Я продолжил путь, ведя автомашину через городские кварталы двух- и трёхэтажных усечённых на углах домов. С башенками, просторными мансардами и террасами на вычурных крышах, навеянными сразу несколькими столицами Европы. Их кремовые, охристые, жёлто-лимонные и пепельные, цвета кофе с молоком или белоснежные фасады вместе с искусной лепниной несли на себе вывески магазинов и контор. Все они были размашисто и кричаще исписаны замысловатыми китайскими иероглифами и дореформенной орфографией великорусского языка. Над одной из таких, с выразительными «ѣ» в середине и «ъ» на конце, корпели рабочие, устанавливая неоновые лампы. У подножий их переносных лестниц проносилась живая река. Движимая делами и хлопотами человеческой суеты, самого космополитического вида толпа устремлялась по мощёным руслам тротуаров.

В огромном почти круглом арочном окне я разглядел наряженные электрической гирляндой ветви большой искусственной ели. Кто-то явно не спешил расставаться со светлыми праздниками зимы, тогда как голые ветви деревьев скреблись сквозь стёкла к цзяньчжи[П2] , пророчившим им цветение.

Почти в самом конце улицы находилась татарская мечеть.
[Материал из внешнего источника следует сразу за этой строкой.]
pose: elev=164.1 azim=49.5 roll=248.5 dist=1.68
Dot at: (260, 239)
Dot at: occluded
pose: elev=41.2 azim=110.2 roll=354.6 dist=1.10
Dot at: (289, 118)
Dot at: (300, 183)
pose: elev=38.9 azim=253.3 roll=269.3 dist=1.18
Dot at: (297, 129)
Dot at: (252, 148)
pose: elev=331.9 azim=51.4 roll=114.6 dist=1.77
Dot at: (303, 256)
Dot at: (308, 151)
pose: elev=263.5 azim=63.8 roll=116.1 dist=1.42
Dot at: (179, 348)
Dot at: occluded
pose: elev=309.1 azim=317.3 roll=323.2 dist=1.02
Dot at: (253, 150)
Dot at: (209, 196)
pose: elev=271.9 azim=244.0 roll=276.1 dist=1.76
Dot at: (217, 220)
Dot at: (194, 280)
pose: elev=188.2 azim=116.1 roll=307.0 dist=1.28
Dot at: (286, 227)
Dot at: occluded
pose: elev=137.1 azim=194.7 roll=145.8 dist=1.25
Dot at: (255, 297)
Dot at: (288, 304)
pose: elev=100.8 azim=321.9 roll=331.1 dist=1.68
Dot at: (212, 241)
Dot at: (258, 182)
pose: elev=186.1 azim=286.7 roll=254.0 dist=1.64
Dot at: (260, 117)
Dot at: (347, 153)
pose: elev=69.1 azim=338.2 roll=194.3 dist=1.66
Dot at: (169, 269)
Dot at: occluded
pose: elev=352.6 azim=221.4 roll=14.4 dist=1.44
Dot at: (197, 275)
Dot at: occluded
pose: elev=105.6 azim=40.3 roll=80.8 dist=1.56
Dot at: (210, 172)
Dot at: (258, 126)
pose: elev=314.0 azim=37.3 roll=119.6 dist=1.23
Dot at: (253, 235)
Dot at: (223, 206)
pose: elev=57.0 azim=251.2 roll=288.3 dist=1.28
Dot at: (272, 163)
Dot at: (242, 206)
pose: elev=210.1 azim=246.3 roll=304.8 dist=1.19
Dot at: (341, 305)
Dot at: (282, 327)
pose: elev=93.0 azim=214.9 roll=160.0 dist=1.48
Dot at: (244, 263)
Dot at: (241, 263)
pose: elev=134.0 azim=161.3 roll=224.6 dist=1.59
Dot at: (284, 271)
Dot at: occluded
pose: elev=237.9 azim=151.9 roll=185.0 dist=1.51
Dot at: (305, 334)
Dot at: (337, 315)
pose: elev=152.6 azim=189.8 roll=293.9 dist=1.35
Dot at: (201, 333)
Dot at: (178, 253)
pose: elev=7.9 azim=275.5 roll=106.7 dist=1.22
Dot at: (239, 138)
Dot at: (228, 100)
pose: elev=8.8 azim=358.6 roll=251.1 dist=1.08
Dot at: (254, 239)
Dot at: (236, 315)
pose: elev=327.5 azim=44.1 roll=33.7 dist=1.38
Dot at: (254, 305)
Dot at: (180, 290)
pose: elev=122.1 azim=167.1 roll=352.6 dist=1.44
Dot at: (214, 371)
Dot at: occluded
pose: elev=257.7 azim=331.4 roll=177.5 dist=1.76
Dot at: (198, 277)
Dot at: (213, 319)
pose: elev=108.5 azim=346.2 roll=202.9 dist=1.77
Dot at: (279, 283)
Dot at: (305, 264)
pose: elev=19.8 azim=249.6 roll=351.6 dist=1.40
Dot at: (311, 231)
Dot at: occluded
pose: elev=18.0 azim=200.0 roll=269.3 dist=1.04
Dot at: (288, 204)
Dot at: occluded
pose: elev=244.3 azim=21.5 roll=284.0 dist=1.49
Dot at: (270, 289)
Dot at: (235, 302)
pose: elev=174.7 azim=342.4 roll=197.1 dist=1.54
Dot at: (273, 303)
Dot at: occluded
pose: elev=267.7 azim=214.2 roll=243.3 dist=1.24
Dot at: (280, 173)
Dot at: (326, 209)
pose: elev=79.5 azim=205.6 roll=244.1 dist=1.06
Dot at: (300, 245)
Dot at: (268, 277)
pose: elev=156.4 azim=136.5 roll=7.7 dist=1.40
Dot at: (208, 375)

От голубого цвета с белым узором стен и четырёх колонн у входа необъяснимо веяло развалинами Парфенона. А выше, под самым небом, неподвижная, не убывающая, не растущая, всегда постоянная, видимая днём и ночью луна — полумесяц минарета.

В очередной раз развернул автомобиль и проехал вдоль набережной Сунхуацзян[П3] к городской окраине. Здесь всё чаще встречались традиционные для Китая не выше двух этажей пагодаподобные дома, обступавшие своими стенами уютные внутренние дворики. Именно в одном из таких, служившим своим хозяевам, хранительницам очагов и их семействам тихими обителями, располагался магазинчик древностей господина Сюнь Чжао.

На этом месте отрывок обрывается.